Soal Kenaikan Harga BBM, Sri Rahmi: Banyak Opsi Efisiensi APBN
CELEBESMEDIA.ID, Makassar – Wacana kenaikan harga Bahan
Bakar Minyak (BBM) masih bergulir. Informasi terbaru PKS dan Demokrat menolak
rencana menaikkan harga BBM bersubsidi. Alasannya jelas, karena kenaikan harga
tersbeut akan menimbulkan efek domina yang menyulitkan rakyat.
Legislator Sulsel fraksi PKS, Sri Rahmi menegaskan kenaikan
harga BBM ini tentu akan berdampak pada semua sektor yang pada akhirnya akan
menyesangarakan masyarakat kecil.
“Jangakan rakyat kecil. Kita saja tidak setuju jika BBM naik
. Pasti semua ikut naik. Semua biaya produksi pasti naik. Ketika biaya produksi
meningkat produknya juga naik,” jelasnya dalam Blak-blakan Seru, Senin (29/8/2022).
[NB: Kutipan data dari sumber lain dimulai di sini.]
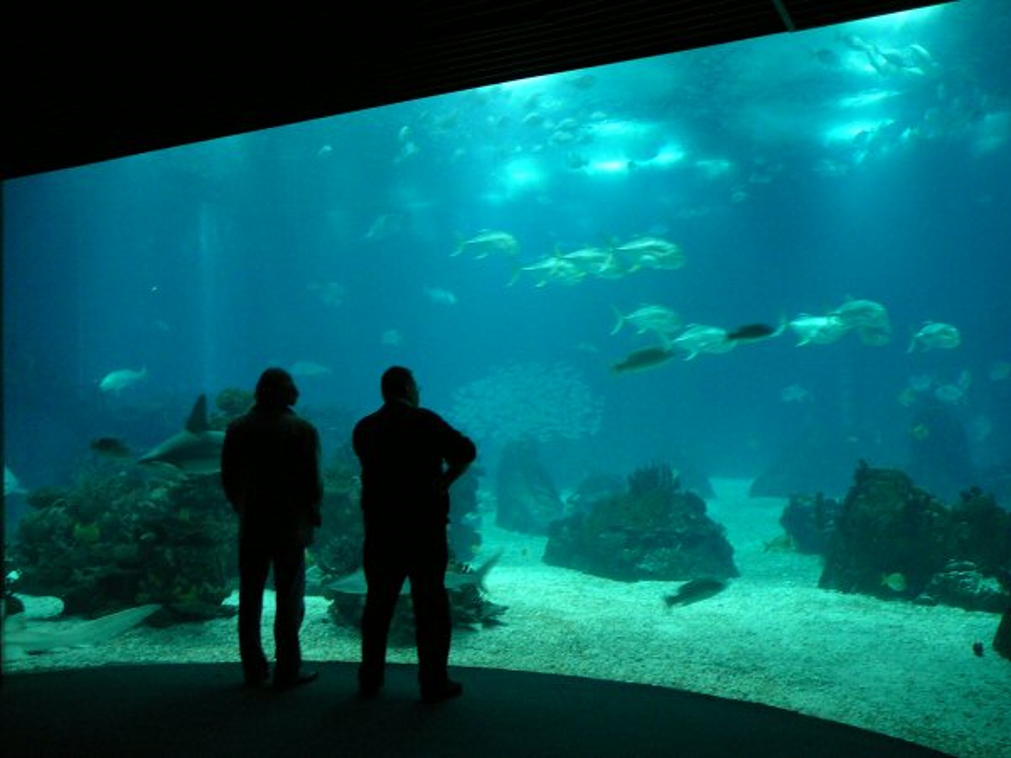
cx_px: 506
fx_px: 1022
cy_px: 379
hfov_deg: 52.6
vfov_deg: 40.7
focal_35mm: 35
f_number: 2.8
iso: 200
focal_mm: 5.2
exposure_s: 1/10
“Tarif ojek online naik, kemudian makanan di kaki lima pasti
naik karena salah satu variabel dari menentukan harga produk yaitu transportasi,”
lanjutnya.
Sri Rahmi menjelaskan banyak opsi lain yang dapat dilakuakn
untuk efisiensi APBN, bukan hanya dnegan menarik subsidi BBM yang pada akhirnya
memicu kenaikan harga komoditas pangan dan juga berdampak luas pada banyak
sektor.
“PKS tidak serta merta menolak kenaikan BBM tanpa solusi,
banyak sektor-sektor lain yang bisa kita maksimalkan untuk menutupi kekurangan
pos-pos APBN kita. Banyak opsi untuk efisensi APBN. Misalnya mengurangi
kebocoran dari praktek-praktek korupsi. Masih banyak hal lain yang bisa dilakukan,
termasuk optimalisasi pemungutan pajak kelas atas,” tuturnya.
Ia pun meminta masyarakat untuk tidak panik dan juga tidak
melakukan penimbunan sebab hal tersbeut hanya akan memperburuk keadaan.
“Kepada masyarakat jangan lakukan panik buying. Termasuk salah staunya mereka pengecer yang panik dengan isu ini kemudian
tiba-tiba menumpuk barang. Dengan sengaja menimbun untuk mendapatkan banyak
selisih,” tegasnya.
Untuk diketahui, beberapa waktu lalu Menteri Keuangan, Sri
Mulyani Indrawati menerangkan alokasi anggaran subsidi BBM tahun 2022 naik 3
kali lipat dari tahun 2021 menjadi Rp 502 triliun. Terdiri dari subsidi energi
sebesar Rp 208,9 triliun dan Rp 293,5 triliun.
kenaikan kompensasi dan subsidi tersebut dipicu kenaikan harga minyak dunia yang saat ini sudah dari USD 100 per barelnya. Tak hanya itu, pemerintah juga harus membayarkan sisa utang kompensasi tahun 2021 yang belum dibayarkan tahun lalu.